Point 113. La vengeance des déracinés

Le libéralisme économique met en rapport direct, sans médiation, l’argent et l’homme, l’Avoir et le Besoin. Il crée ainsi une collaboration, non d’échange communautaire, comme il semble, mais de servitude, accouplant le circuit naturel de la production des biens en vue de leur consommation, au circuit profiteur de l’argent prêté et rendu avec usure. Toute la science économique libérale est l’organisation de ce parasitisme du circuit capitaliste sur le circuit économique, en vue de son profit maximum.

1. Il était prévisible que les exploités du système, prolétaires du XIXe siècle, tiers monde des XXe et XXIe siècles, prendraient connaissance du jeu du parfait tricheur, pour contre-tricher. Lutte pour les salaires et les avantages sociaux, prise de contrôle de l’appareil de production du pétrole et des matières premières pour tenter d’en contrôler les prix et d’accaparer les ressources, augmentation du prix du pétrole et des matières premières... Vient le temps où tout le monde est devenu aussi fort au jeu, aussi dénué de scrupules, aussi exclusivement axé sur le profit que la classe capitaliste.

2. L’issue peut être dramatique. Le cynisme du capitalisme s’étale impudemment : l’argent règne, domine tout. C’est provoquer la vengeance de ses dupes, la révolte de ses esclaves. Il leur suffira de dénoncer l’hypocrisie du système et de le renverser, au cri de Liberté ou au nom de la supériorité de l’Islam, par le soulèvement des masses humaines ou par la force des armes. Grèves générales, révolutions, insurrections des banlieues, actes de terrorisme, dictatures, nationalisation des biens étrangers.

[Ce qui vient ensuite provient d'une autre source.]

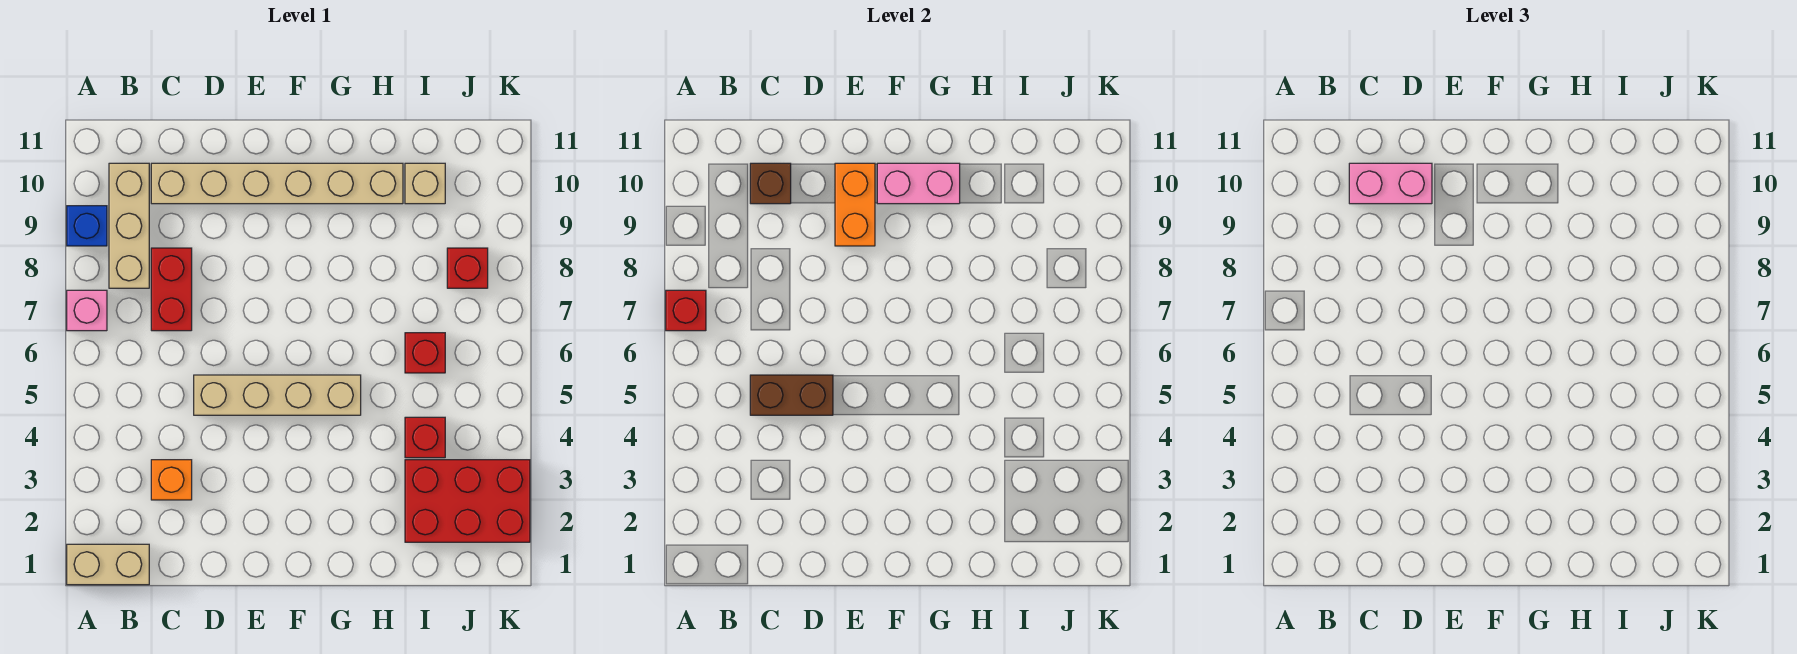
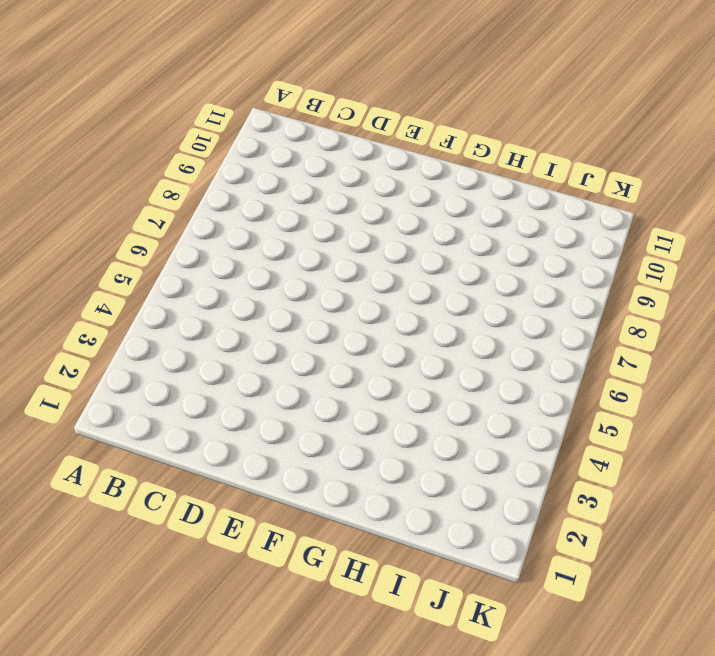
none -> tan brick A1:B1 level 1
none -> pink brick A7 level 1
none -> blue brick A9 level 1

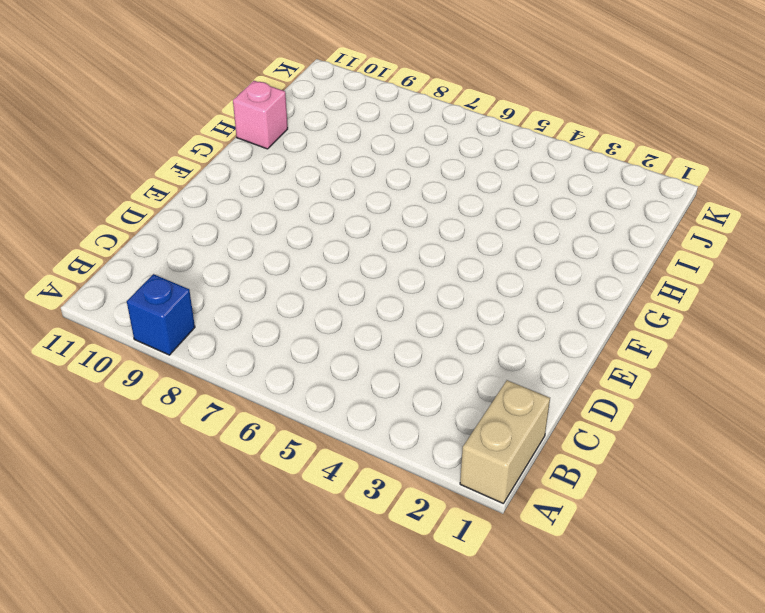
pink brick H11 level 1 -> pink brick A7 level 1
none -> tan brick B8:B10 level 1
none -> orange brick C3 level 1
none -> red brick C7:C8 level 1

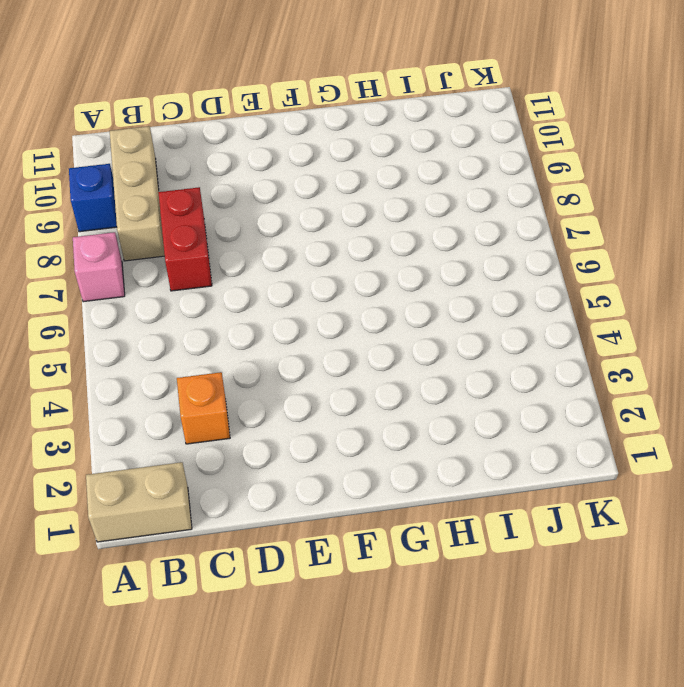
none -> tan brick C10:H10 level 1
none -> tan brick D5:G5 level 1
none -> red brick I2:K3 level 1

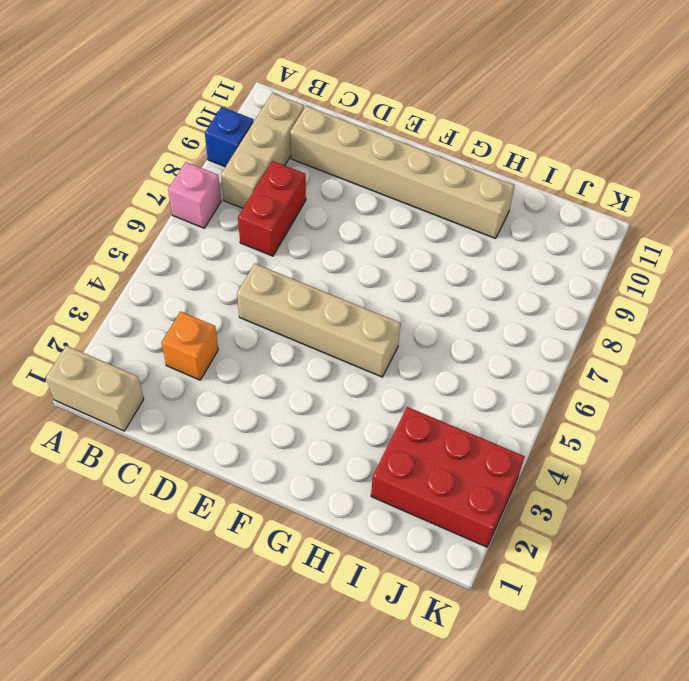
none -> red brick I4 level 1
none -> red brick I6 level 1
none -> tan brick I10 level 1

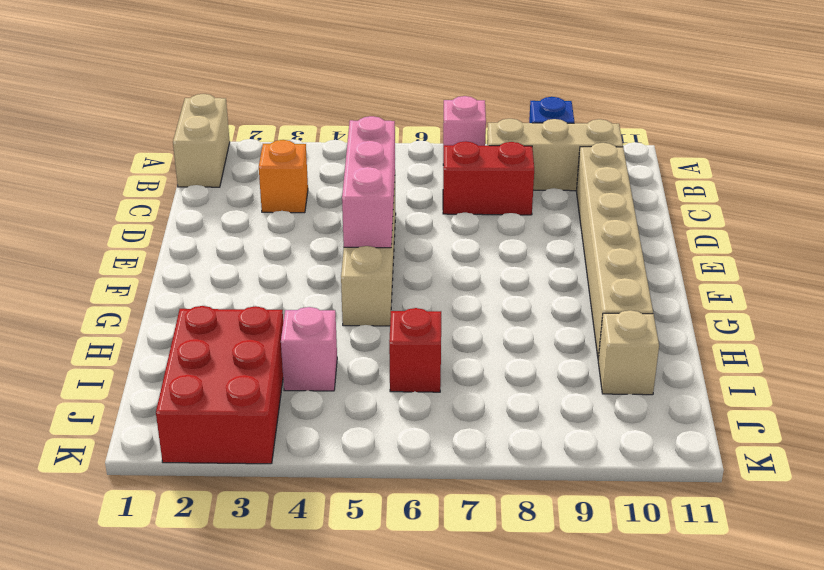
pink brick D5:F5 level 2 -> brown brick C5:D5 level 2
pink brick I4 level 1 -> red brick I4 level 1
none -> red brick J8 level 1
none -> red brick A7 level 2
none -> brown brick C10 level 2

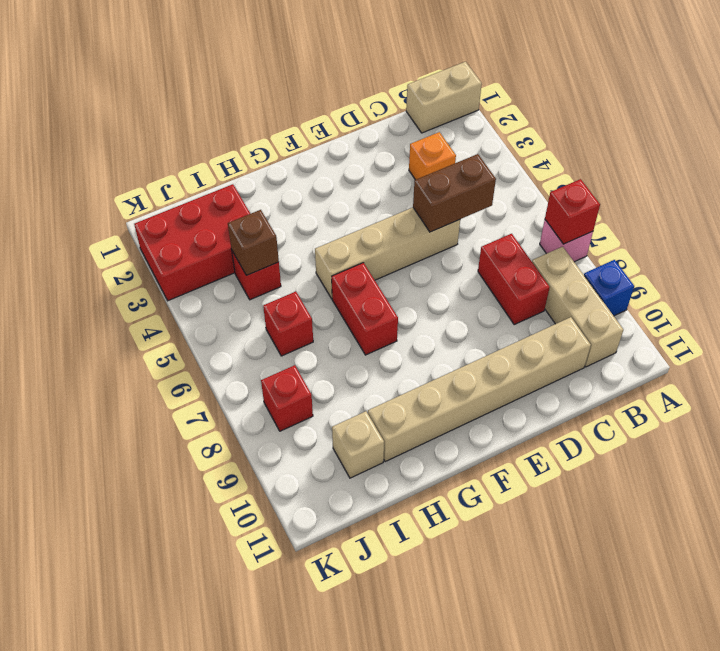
red brick G6:G7 level 1 -> none
brown brick I4 level 2 -> brown brick C10 level 2
none -> orange brick E9:E10 level 2
none -> pink brick F10:G10 level 2
none -> pink brick C10:D10 level 3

3. Le néo-capitalisme, en présence de ces « chocs exogènes », imagine de les traduire en « coûts collectifs » et de payer le prix pour les réduire. En vain. Il faudrait, pour lutter contre les idées et les armes révolutionnaires, un « supplément d’âme », un esprit d’héroïsme militaire, un sens civique, une solidarité, autant de forces et de vertus que le libéralisme a tuées. Ces valeurs non marchandes, dites « externalités » parce qu’elles sont extérieures au marché, le néo-capitalisme rêve de les « internaliser », de les inciter à renaître à prix d’argent : on paiera pour la natalité, pour l’honneur militaire, pour la prière à l’Église, pour la construction des mosquées, pour la soumission aux lois, pour la générosité sociale !

Mais le capitalisme, enfin, se trouve pris entre un ennemi qui ne se vend pas, et son besoin de ressources vitales et spirituelles qui ne s’achètent sur aucun marché. Il doit alors avoir recours aux politiciens et aux soldats, pactiser avec eux ou s’effondrer dans le feu et dans le sang.